REPUBLIKA.CO.ID, JAKARTA -- Gubernur DKI Jakarta, Basuki Tjahaja Purnama (Ahok) mengatakan proses pembangunan angkutan massal berbasis rel, Light Rail Transit (LRT) masih terkendala hasil studi proyek yang berbeda antara BUMD Jakarta Propertindo dengan BUMN PT Adhi Karya (Persero).
"Perbedaan mendasar dalam kajian itu antara lain dari harga tiket, jaminan jika proyek mangkrak hingga soal penyiapan lahan yang akan dilalui rute LRT," kata Ahok, di Kantor Kementerian BUMN Jakarta, Kamis (2/7).
Ahok menjelaskan, berdasarkan hasil kajian BUMD DKI Jakarta yaitu PT Jakarta Propertindo (Jakpro) bahwa tidak mungkin perusahaan LRT bisa untung, bisa jual tiket murah, kalau perusahaan itu harus ikut membangun jalan layangnya.
"Kalau hanya membangun sinyal dan rolling stock, maka perusahaan hanya bisa memberi subsidi tiket sekitar Rp15.000," ujarnya.
Namun di sisi lain, Adhi Karya mengakui proyek ini layak dibangun seluruhnya karena mendapat pembiayaan dari perbankan.
"Dua perusahaan ini tidak ketemu, di mana satu perusahaan yakni BUMN mengaku bangun semua feasible dan satu lagi (Jakpro) tidak. Ini lucu," ujarnya.
Ia melanjutkan, persoalan ditambah jika dibangun di atas lahan milik Pemda DKI dan ternyata dikemudian hari pinjaman Adhi Karya macet maka siapa yang tanggungjawab.
"Kalau LRT jadi dibangun lalu mangkrak, dan perusahaan bilang Pemda harus beli. Kalau kita beli tentu kita pakai appraisal, dan perusahaan minta di atas harga appraisal. bisa tidak kami bayar? ya tidak bisa. Terus kami mau bangun, tidak bisa juga. Kan konyol," tegasnya.
Ia mengatakan, untuk mencapai sebuah layanan kereta dengan tiket murah, maka trasenya yang harus membangun adalah pemerintah. Untuk itu, Ahok mendorong Jakpro dan Adhi Karya bisa saling melakukan koreksi terkait hasil masing-masing studi soal LRT.
"Saya bilang kamu berdua berdebat deh, nanti lapor sama saya. Saya juga susah karena keduanya sudah ragu-ragu mana yang benar. Perlu kepastian bila kejadian terburuk, pemda DKI tidak harus menanggung beban harus mengambil alih aset seperti kasus monorel Jakarta," ujarnya.

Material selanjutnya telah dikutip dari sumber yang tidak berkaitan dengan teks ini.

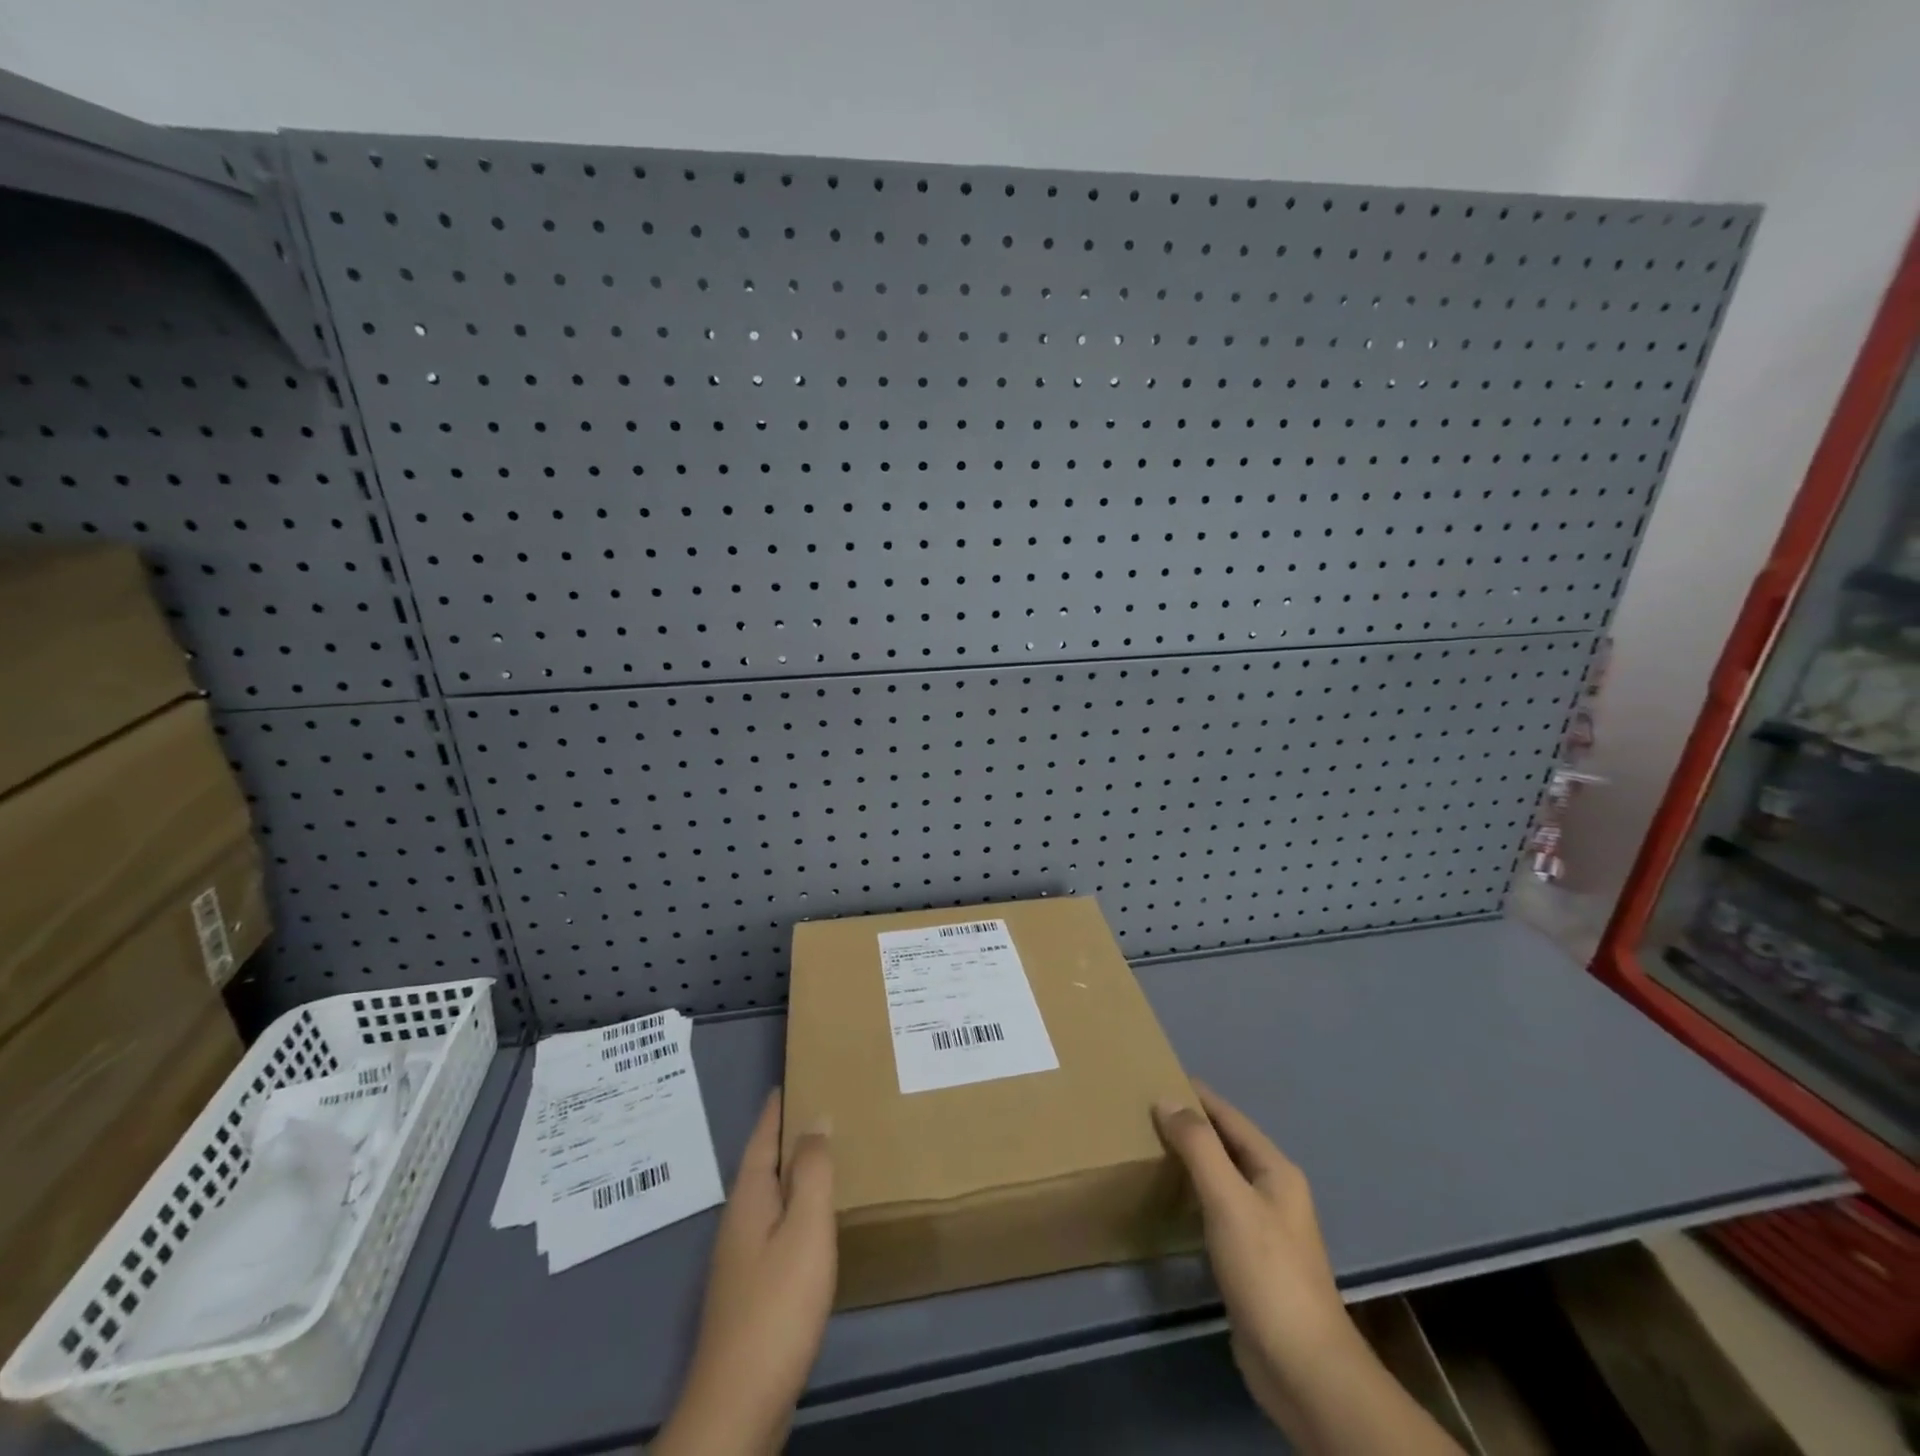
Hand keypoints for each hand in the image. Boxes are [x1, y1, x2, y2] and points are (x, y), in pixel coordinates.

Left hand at [653, 1090, 834, 1455]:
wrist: (738, 1406)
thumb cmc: (777, 1307)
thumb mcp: (806, 1229)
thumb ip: (813, 1172)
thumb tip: (816, 1117)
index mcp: (749, 1199)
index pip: (763, 1137)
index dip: (778, 1107)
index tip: (793, 1076)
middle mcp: (739, 1221)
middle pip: (763, 1164)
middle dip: (787, 1135)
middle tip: (822, 1107)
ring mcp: (740, 1260)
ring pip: (770, 1197)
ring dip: (793, 1172)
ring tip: (826, 1156)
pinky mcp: (750, 1291)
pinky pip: (775, 1227)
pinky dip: (795, 1208)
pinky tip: (815, 1222)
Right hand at [1153, 1082, 1356, 1428]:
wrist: (1303, 1368)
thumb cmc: (1267, 1272)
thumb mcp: (1229, 1200)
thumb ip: (1199, 1147)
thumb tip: (1167, 1100)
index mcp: (1276, 1170)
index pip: (1230, 1117)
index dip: (1196, 1095)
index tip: (1157, 1075)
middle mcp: (1274, 1192)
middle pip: (1227, 1144)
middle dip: (1191, 1124)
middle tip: (1144, 1110)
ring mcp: (1265, 1228)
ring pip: (1222, 1177)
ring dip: (1191, 1159)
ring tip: (1150, 1146)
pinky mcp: (1251, 1260)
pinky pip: (1217, 1208)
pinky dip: (1194, 1193)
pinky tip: (1171, 1198)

Menurut catatan, Pemda DKI membangun untuk rute dalam kota, sedangkan Adhi Karya yang ditugasi pemerintah bertanggungjawab membangun infrastruktur dari luar kota dengan rute seperti Cibubur-Cawang, Bekasi Timur-Cawang, Cawang-Dukuh Atas, Cibubur-Bogor.
DKI Jakarta menyambut baik ide tersebut dan langsung meresponnya dengan mengevaluasi untuk izin pemanfaatan lahan terutama untuk lokasi Depo Kereta di daerah Cibubur, Jakarta Timur.
Rencana DKI membangun LRT khusus untuk rute di dalam kota Jakarta pada 7 koridor seperti rute Kemayoran Lama-Kelapa Gading. Adapun dana untuk membangun LRT, setiap 1 koridor diproyeksikan dibutuhkan dana sekitar Rp10 triliun.